Howdy! I’m Diane Chesla and am Co-Race Director of the Niagara Falls International Marathon (NFIM) exploring the mind-body connection of running & how lessons learned can be applied to life.
I hate to start with bad news, but not a lot of runner’s actually experience “runner’s high.” It’s damn hard to do. Why? Probably because running is hard. It’s boring. It’s repetitive and the weather. . . it’s constantly messing with our runs because it’s either too hot, too cold, too wet or too something else. Even more bad news: getting into these really awesome states of complete bliss in sport may have something to do with our personality. Some studies actually state that flow is experienced mostly by people that are intrinsically motivated. Know someone that has a “high interest in life,” is very persistent and not truly self-centered? Ya…these are the folks that are getting high.
When I was studying this topic in my Masters I tried lots of techniques to enter these states while I was running. I had varied success. I felt like I was “knocking at the door” a few times but denied entry. Of course if you read my article on my “far out there,” runner’s high experience, you know I managed to enter the state by complete accident. Let me recap the main ways to “get high” based roughly on the theories of “flow” by Mihalyi Csikszentmihalyi:
Focus. Single-minded focus on the task at hand is important.

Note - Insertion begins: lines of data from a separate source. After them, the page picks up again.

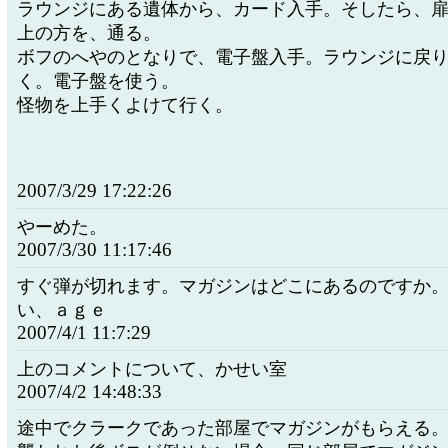
ラウンジにある遺体から、カード入手。そしたら、
上の方を、通る。
ボフのへやのとなりで、電子盤入手。ラウンジに戻
く。電子盤を使う。
怪物を上手くよけて行く。
2007/3/29 17:22:26
やーめた。
2007/3/30 11:17:46
すぐ弾が切れます。マガジンはどこにあるのですか
い、ａｇｅ
2007/4/1 11:7:29
上のコメントについて、かせい室
2007/4/2 14:48:33
途中でクラークであった部屋でマガジンがもらえる。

Relax. Kind of goes hand in hand with #1 as you need to ONLY focus on the activity you are doing.
Challenge/Skill. Your perceived challenge has to meet your skill level otherwise you are either too bored or too anxious about the activity.
Enjoyment. I would encourage everyone, regardless of whether your personality fits the description above or not to experiment with these four variables on a run.
If you’re like me, maybe after a number of attempts, in a number of different environments everything will come together and your approach won’t be so “purposeful” and “getting high” on the run will come about without much effort. You will actually be enjoying your run and then—bam—you’ll be super enjoying your run. I have to admit that I find the variable of “enjoyment” interesting. Should enjoyment not be there first?
Let me illustrate this with a story about how I went from a lame soccer player as a kid to an all star team member. I started playing soccer when I was four years old. I sucked. But I loved it. My parents brought
me to every practice and every game & I lived for the sport year after year, even though I knew I wasn’t any good. And then when I was 12 we moved. I didn’t play that summer as I missed registration in my new town but I would go out and watch other girls my age play and developed this immense yearning to get on the field and run my little heart out. So this weird thing happened the following season. That yearning turned into die-hard dedication and some kind of skill that must have been hiding inside of me all those years. All of a sudden, I was good enough to try out for rep and eventually made Captain and became a great soccer player.
What happened? I enjoyed the heck out of that game. Focus followed. I would “shake things out” to enable focus (Is that relaxation? Maybe) and I was always eager to learn new skills to up my game.
I’ll leave this article by tasking you to experiment with “getting high” on your run by finding the deep enjoyment in it. Is it slowing down? Is it speeding up? Is it running longer, or shorter? Is it pounding downhills? Is it getting hopelessly lost on a trail in the sunshine? You define it. You do it.
Task #2: Now let’s do this in your life outside of running. What do you love doing? And I mean “really, truly love” besides running? Painting? Gardening? Watching Netflix thrillers? Taking in architecture? Cooking? Something else? The next time you do something you love take time to do it with incredible purpose. Slow down. Observe. Really indulge in every little bit of what you’re doing. Enjoy the heck out of it! What we are trying to do here is experience some part of these awesome but different “states of mind” that are defined as “flow states” through focusing on the enjoyment factor.
And for my next article? I’m not really sure yet. I’m reliving these theories and going super deep into focusing on the art of enjoyment that I don’t want to preplan too much what I’m going to do next! I may delve into the world of visualization and really expose myself by sharing with you how I create my own feedback loops through self coaching and visualization to enter these states of flow.